With the Achilles tendon rupture Kobe Bryant sustained in the game last night this is a good time to talk about how a primary care or emergency physician can tell if a patient has an Achilles tendon rupture. This can sometimes be a challenging diagnosis, but most of the time it is relatively easy to tell if a patient has a complete Achilles tendon rupture. Achilles tendon rupture is more common in men than in women, is most common in the 30’s though can occur at any age, and is usually though not always quite painful. The history is helpful. Most people who sustain an Achilles rupture feel like they were kicked or hit in the back of the ankle/heel area, and sometimes hear or feel a loud pop. Typically the mechanism of injury is a forceful or violent push-off on the affected foot, though a direct blow to the Achilles or a fall onto the affected foot can also cause Achilles tendon rupture.
Clinically there are three tests we can use that make the diagnosis of an Achilles tendon rupture likely. The most sensitive test is the calf squeeze test, also called the Robert’s test. In this test you lie prone (on your belly) with your feet hanging off the exam table. The examiner squeezes the calf and if the Achilles tendon is intact the foot moves the foot downward, i.e. plantar flexes. If the Achille’s tendon is completely ruptured the foot does not move downward. This test is reported to have a 96% sensitivity, meaning it is negative in only 4% of cases of Achilles rupture. Most of these cases are probably in older injuries where some degree of healing may have occurred.
The second test is called the knee flexion test, or Matles test. In this test the patient is also lying prone and they are asked to actively (using their own leg muscles) flex the knees to 90 degrees. If the Achilles tendon is intact the foot naturally remains in a slightly plantar flexed position throughout the movement. If the foot falls to neutral or less flexion it is a sign of Achilles tendon rupture. This test has a sensitivity of 88%. It has the advantage that even in older injuries it tends to remain abnormal because healing tends to result in a longer Achilles tendon.
The least sensitive clinical test is simple palpation of the Achilles tendon, feeling carefully for a disruption of the tendon itself. Sensitivity of this is reported to be 73% and is less sensitive the older the injury.

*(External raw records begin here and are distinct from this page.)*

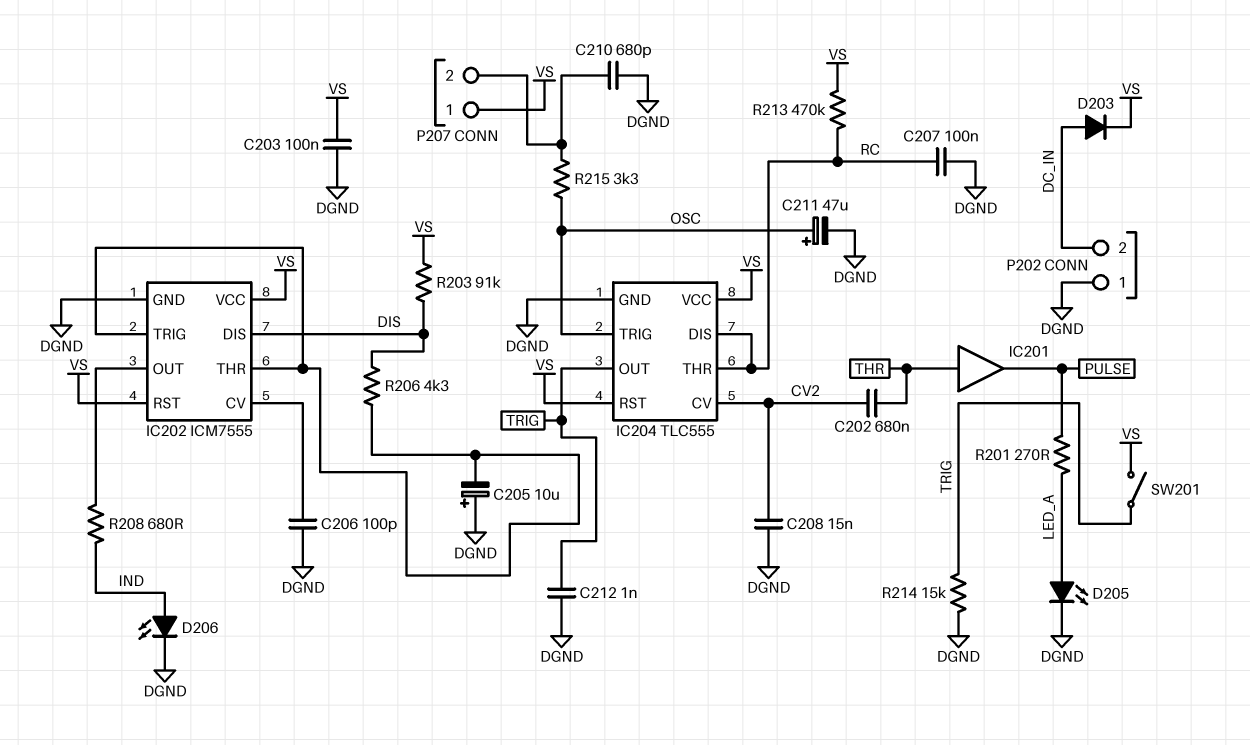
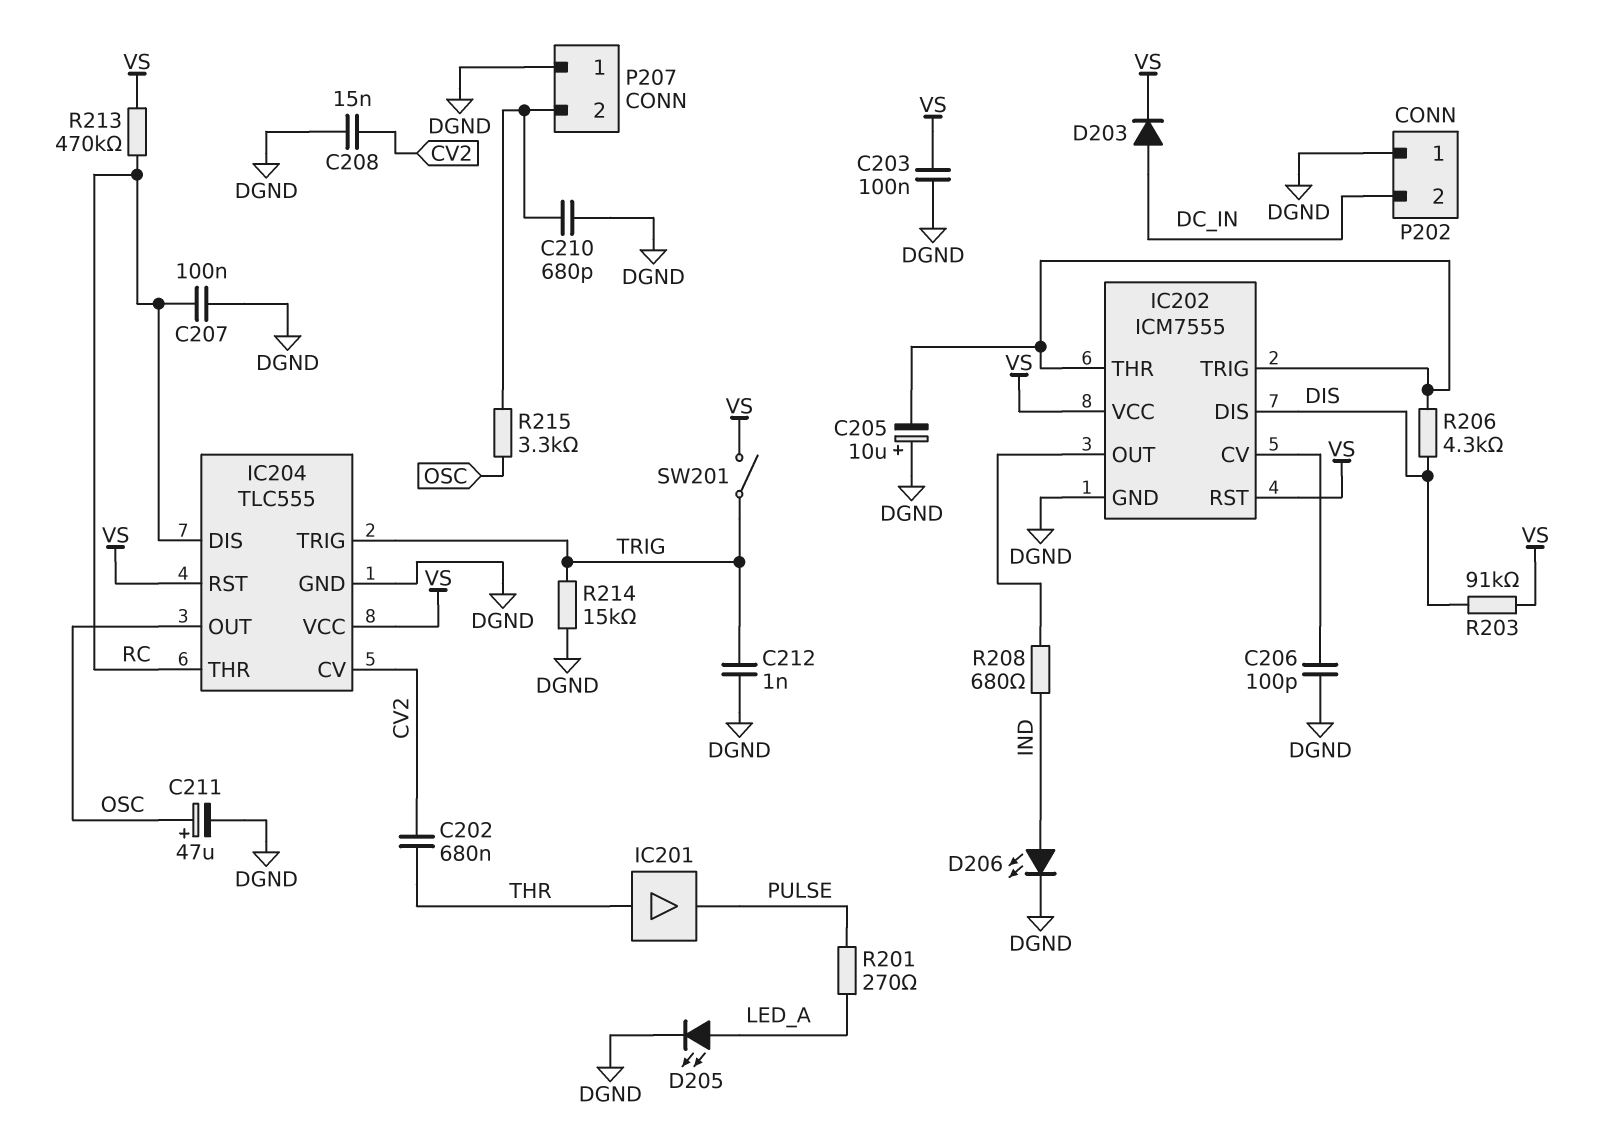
IC204 pin OUT: TRIG -> OSC
IC204 pin TRIG: OSC -> TRIG
P207 pin 1: VS -> DGND

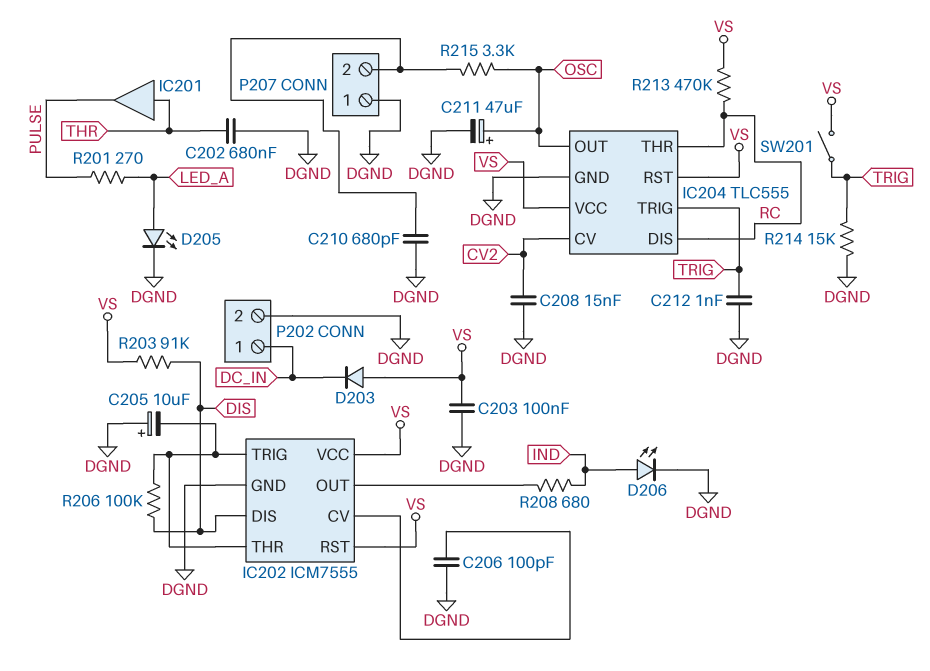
C202: 680nF (CV2, THR) -> 680nF (DGND, THR)
C207: 100nF (DGND, RC) -> none
D203: diode (A DC_IN, K VS) -> diode (A VS, K DC_IN)
P202 pin 1: DGND -> DC_IN
P202 pin 2: DC_IN -> DGND
R206: 4.3k (DIS, IC202/THR) -> 100k (DIS, IC202/THR)

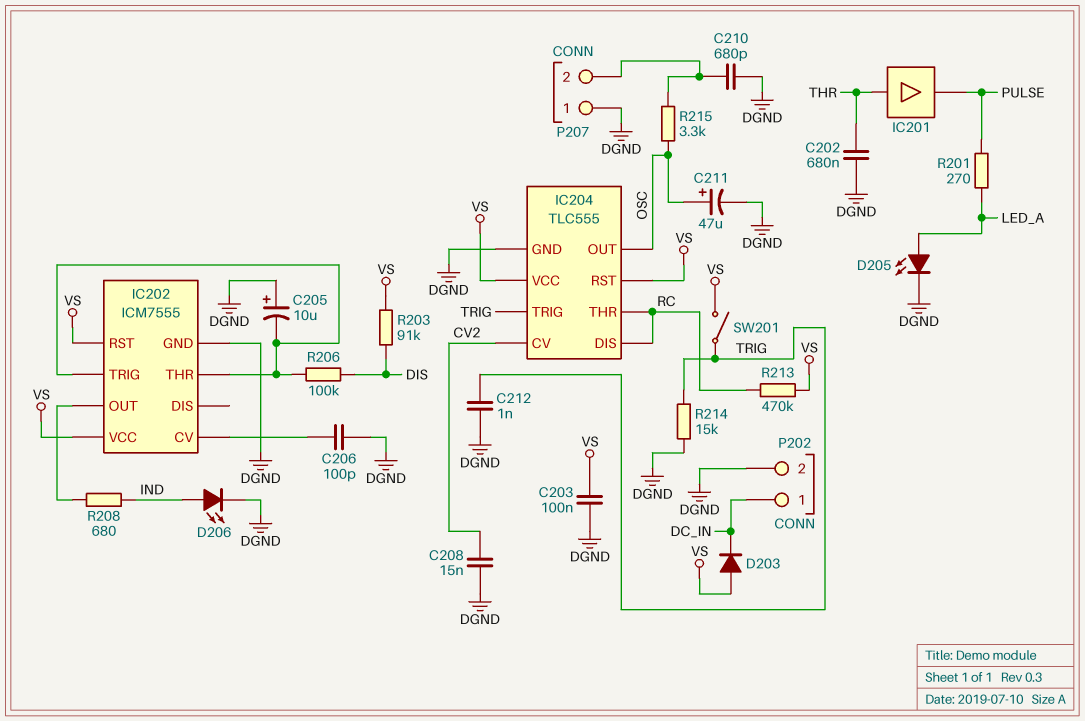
IC202 pin DIS: DIS -> none

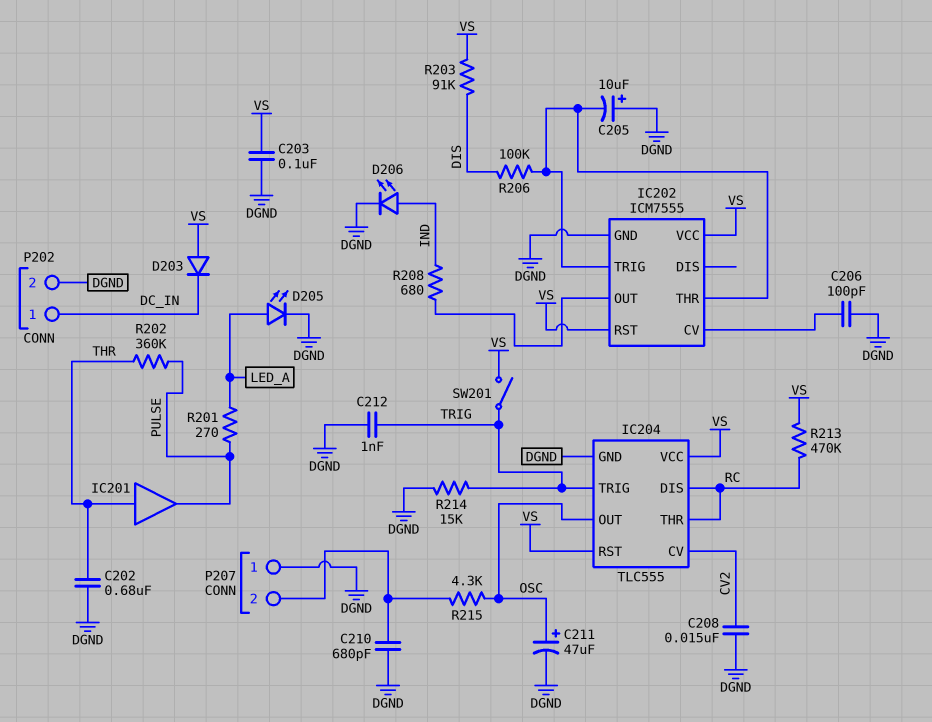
R202: none -> 360k (PULSE, THR)
R215: 3.3k (OSC, P207/2) -> 4.3k (OSC, P207/2)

Remarkably in some cases the Achilles tendon is not very tender, and the injury may not be terribly painful. Diagnostic testing for Achilles tendon rupture include ultrasound and MRI imaging, though MRI is certainly more commonly done in most settings today because of the increased accuracy that is less technician dependent.
Although treatment over the last few years has generally been surgical, recent evidence suggests that non-surgical treatment with modern physical therapy modalities can be a good alternative for some individuals. Surgical repair is more often used in younger and more active patients and tends to result in earlier return to full activity. The belief that rerupture rates are lower with surgical repair and that better functional outcomes favor surgical care have been challenges recently. A large meta-analysis of 10 studies using functional rehabilitation and early range of motion showed similar rates or rerupture, lower rates of complications other than rerupture, but longer periods of time to return to work (19.6 days longer off work on average).